Ada hubungan antara tindakan responden dengan kejadian DBD
di mana tindakan yang kurang baik pernah menderita DBD lebih
besar yaitu 76,92 % dan terkecil yaitu 23,08%. Berdasarkan
perhitungan OR risiko kejadian DBD pada responden yang
tindakannya kurang baik lebih besar 4,487 kali dibandingkan
dengan responden yang tindakkannya baik dengan PR= 2,619.
a. Jurnal IV
- Judul penelitian : Studi Kohort Kejadian Penyakit DBD di
Wilayah Kecamatan Sawahan Kota Surabaya Tahun 2010
- Jenis dan rancangan penelitian : Penelitian ini adalah penelitian
analitik observasional dengan rancangan Kohort.

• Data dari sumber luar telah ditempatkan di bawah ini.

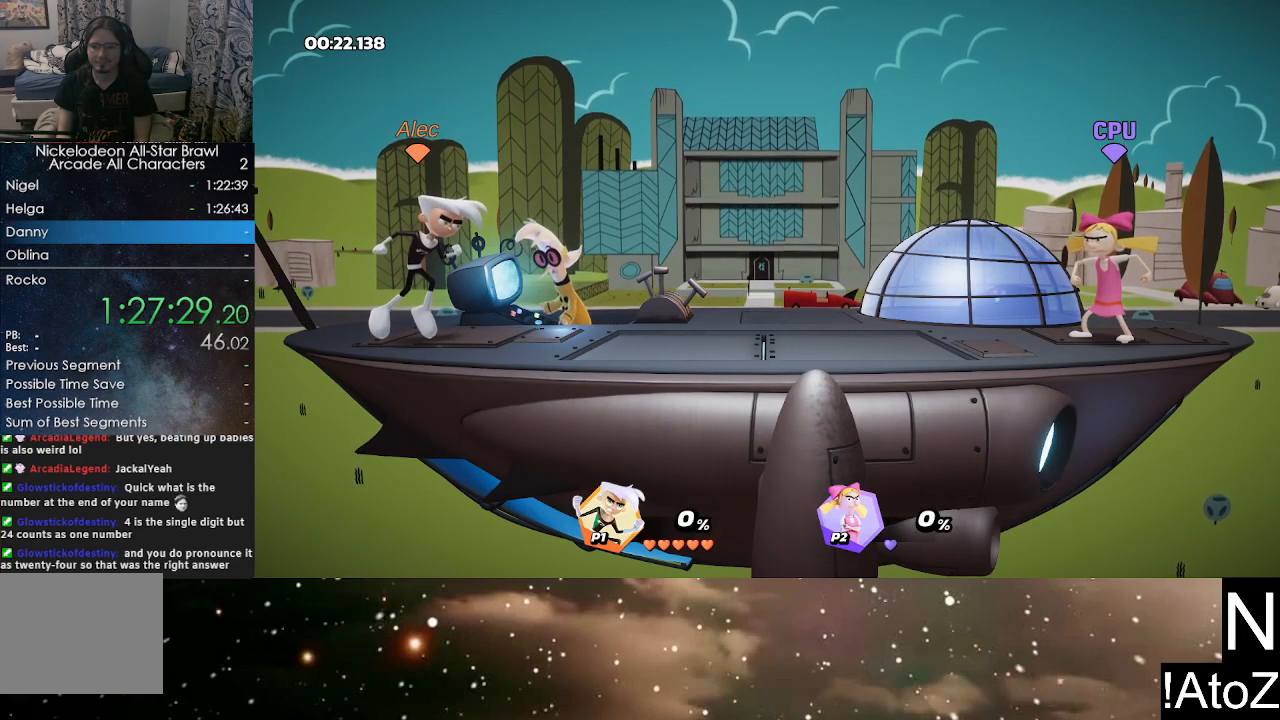
{"buttons": [], "left_stick": "center", "right_stick": "center", "events": []}
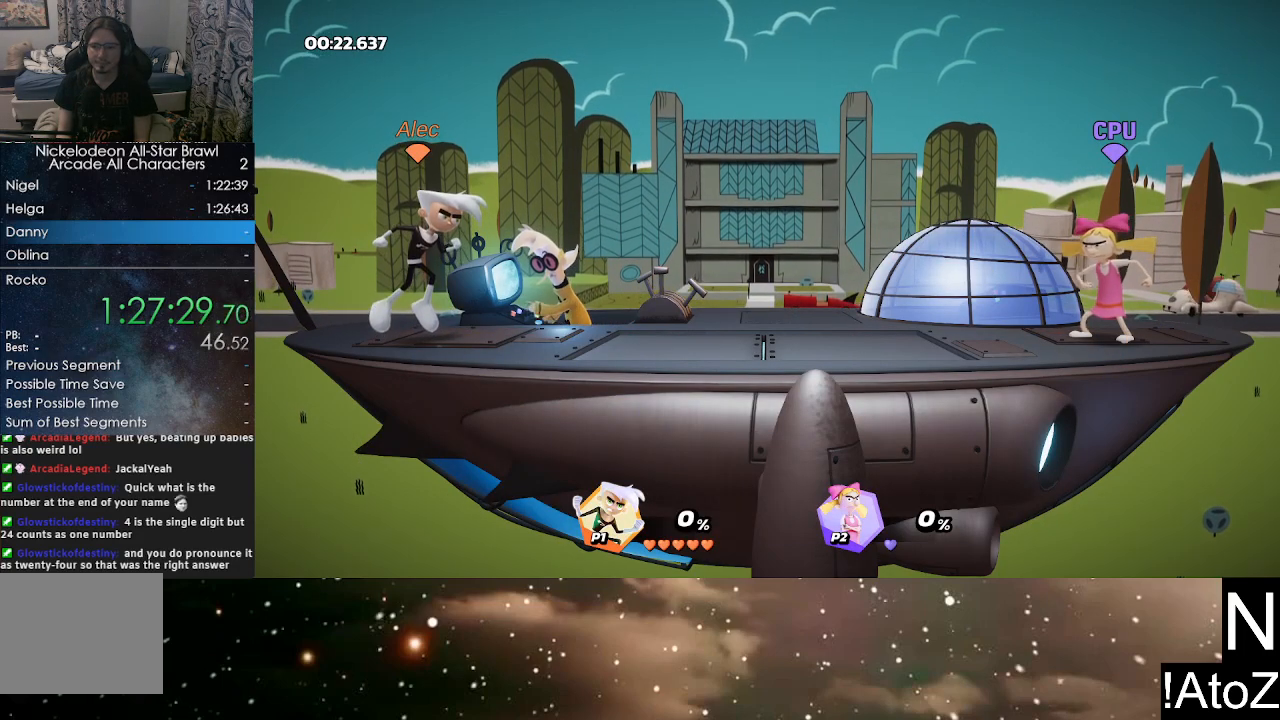
{"buttons": [], "left_stick": "center", "right_stick": "center", "events": []}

- Sampel : 1.092 rumah dan 4.549 orang responden dari tiga
kelurahan di kecamatan Sawahan.
- Hasil penelitian dan pemabahasan :
Dari tiga faktor risiko terhadap kejadian penyakit DBD di
wilayah kecamatan Sawahan kota Surabaya yaitu: kepadatan
hunian secara statistik tidak ada hubungan dengan kejadian
penyakit DBD (p=0,269 dengan RR=1,242), keberadaan TPA
dengan status MI yang tinggi secara statistik tidak ada hubungan
dengan kejadian penyakit DBD (p=1,000 dengan RR=1,028),
perilaku penduduk melksanakan 3M (p= 1,000 dengan RR=
1,003), membuka jendela pagi hingga sore hari (p=1,000 dengan
RR=1,003),tidr dipagi hari (p=0,163 dengan RR=2,041), tidur
disore hari (p=1,000 dengan RR= 0,814) dan membuka jendela
(p=1,000 dengan RR= 1,042) menunjukkan tidak ada
hbungannnya dengan kejadian penyakit DBD.

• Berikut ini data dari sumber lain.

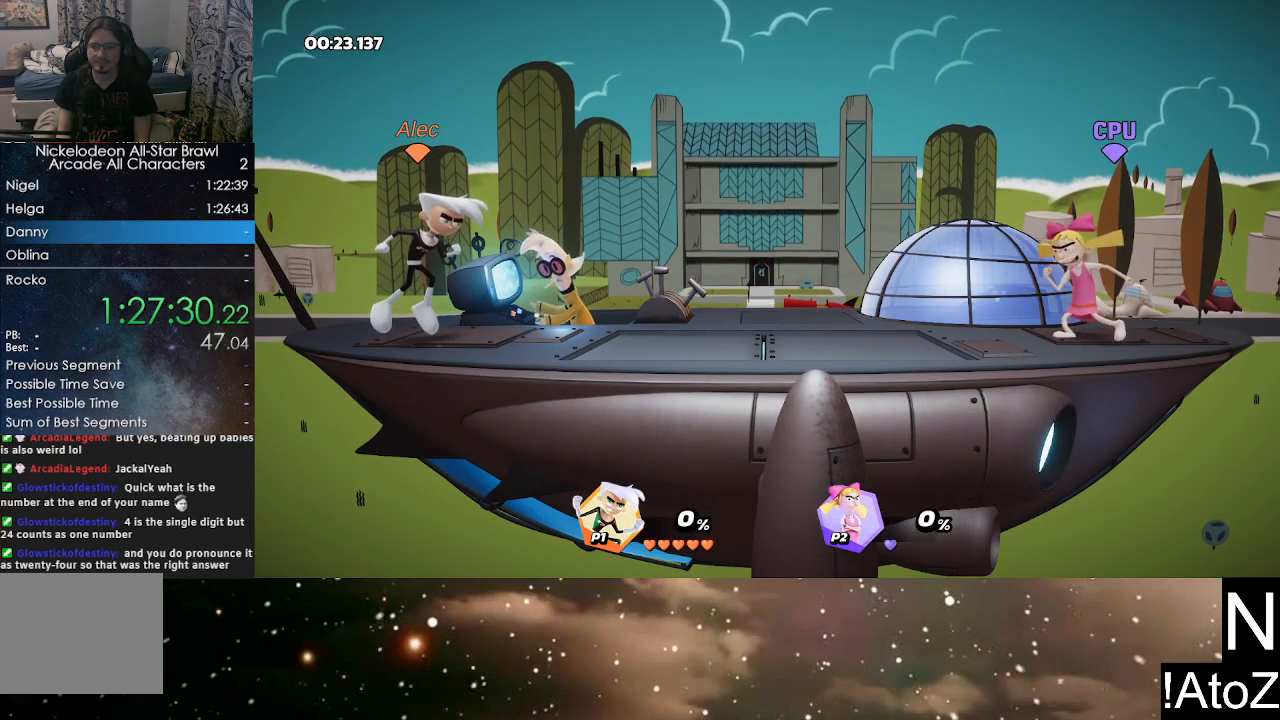
{"buttons": [], "left_stick": "center", "right_stick": "center", "events": []}
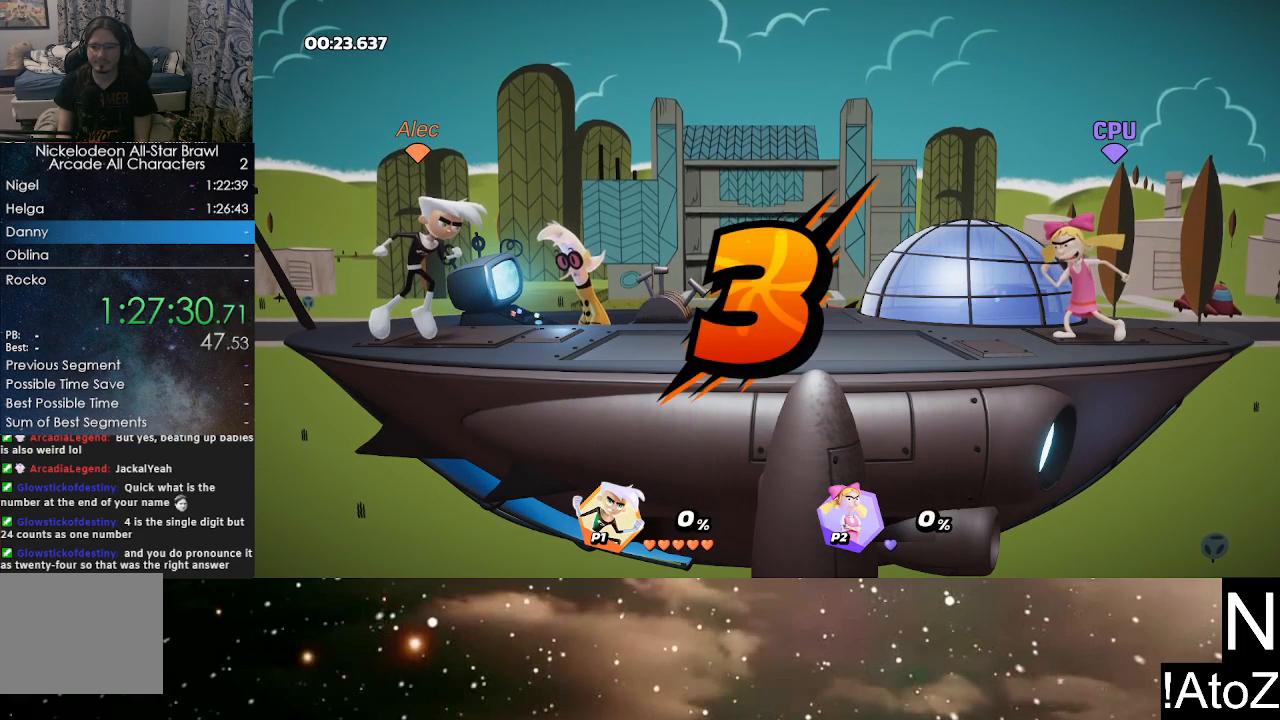
{"buttons": [], "left_stick": "center", "right_stick": "center", "events": []}
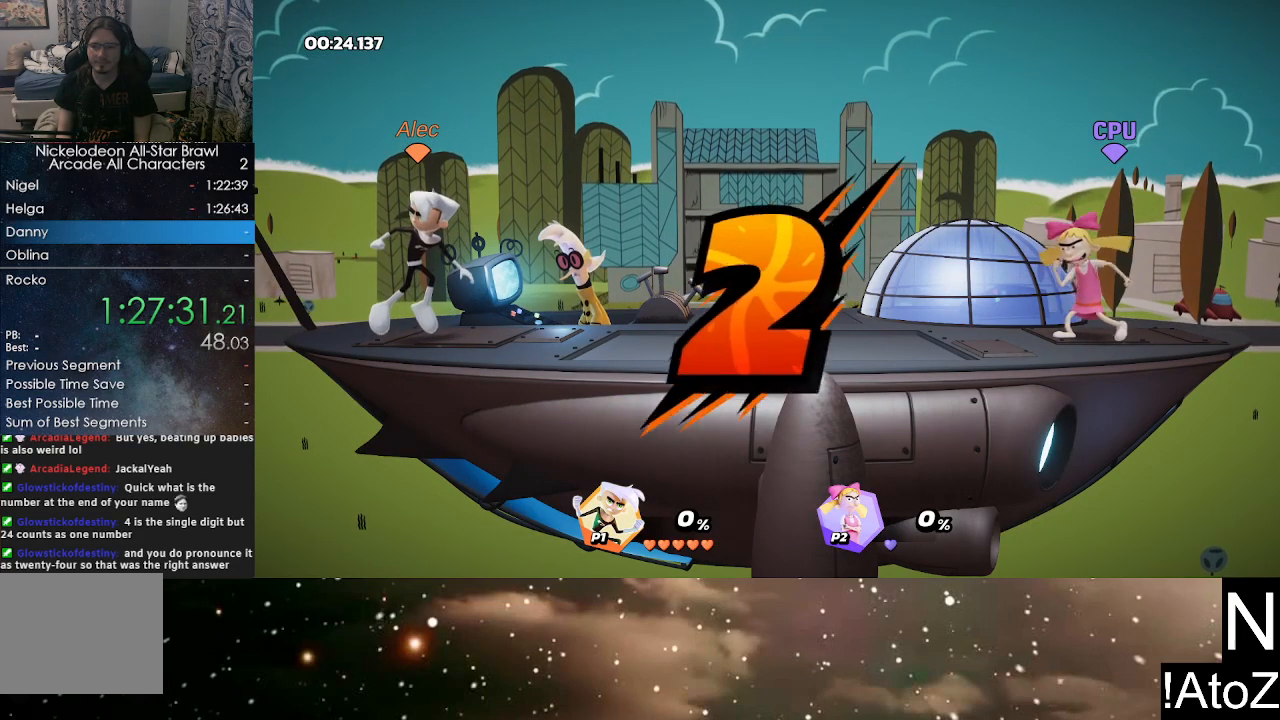
{"buttons": [], "left_stick": "center", "right_stick": "center", "events": []}
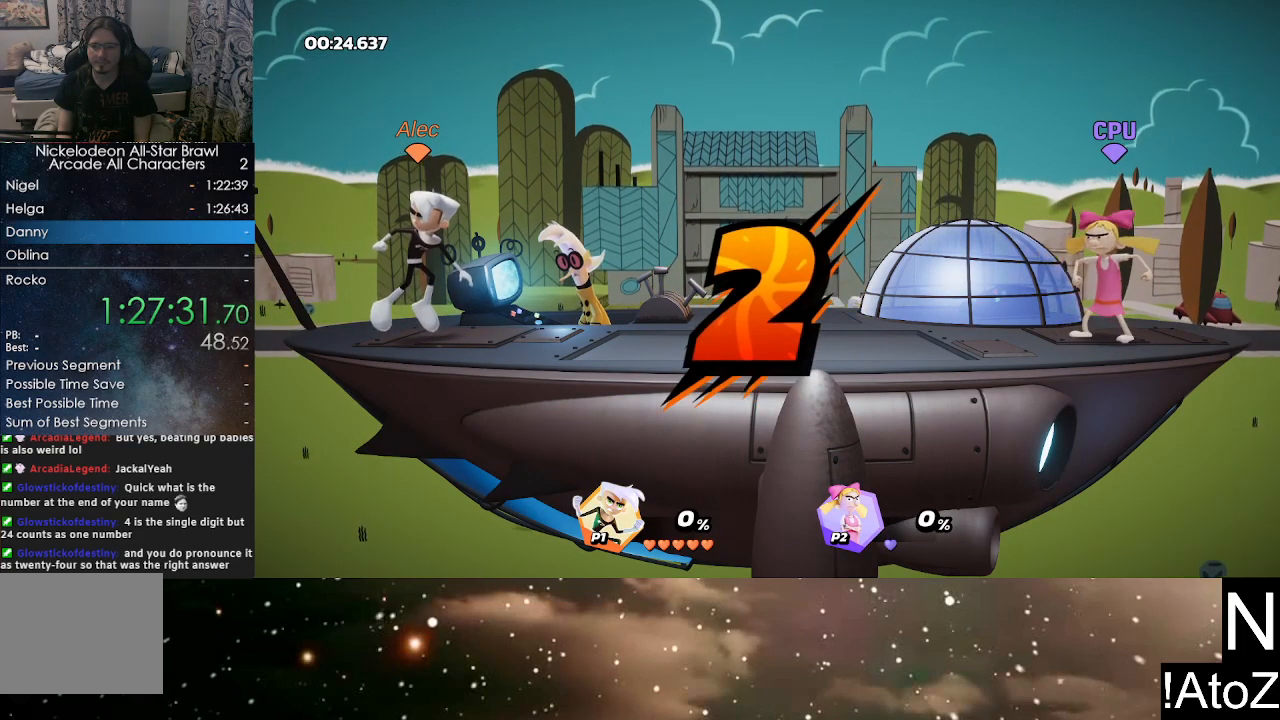
{"buttons": [], "left_stick": "center", "right_stick": "center", "events": []}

Dari hasil penelitian menunjukkan, dari 1092 rumah
terdapat 502 (46%) rumah dengan kategori padat dengan
penghuni 4549 jiwa dan 590 rumah (54%) tidak padatdengan
penghuni 2620 jiwa. Dari penelitian terdapat paparan kejadian
penyakit DBD sebanyak 21 orang (0,46%). Dari subyek
keberadaan tempat penampungan air menunjukkan tidak ada
hubungannya dengan kejadian penyakit DBD, dengan nilai RR=
1,028 karena hamper semua barang bekas milik warga
dikumpulkan dan dikelola kemudian dijual. Dari perilaku
penduduk melaksanakan kegiatan 3M, dari 4549 orang terdapat
15 orang (0,3%)yang tidak melaksamakan kegiatan 3M dengan
RR= 1,003. Dari perilaku tidur dipagi hari, menunjukkan tidak
ada hubungan dengan kejadian DBD dengan RR=2,041. Serta
dari hasil penelitian yang berpusat pada perilaku membuka
jendela menunjukkan sebanyak 96,0% yang biasa membuka
jendela dipagi hari hingga sore hari. Hal ini menunjukkan tidak
ada hubungan dengan kejadian DBD dengan RR= 1,042%.
H. Daftar pustaka
https://ayups87.wordpress.com/2013/05/17/empat-virus-penyebab-db/
http://repository.maranatha.edu/8848/3/1010116_Chapter1.pdf
Pertanyaan :
3. Apa dampak yang akan terjadi pada janin apabila ibu hamil mengalami
DBD?
Jawab:Apabila ibu hamil pada trimester pertama mengalami DBD dan tidak
menerima penanganan lebih lanjut, dapat menyebabkan abortus pada janin
karena pada DBD tingkat lanjut akan terjadi penurunan trombosit.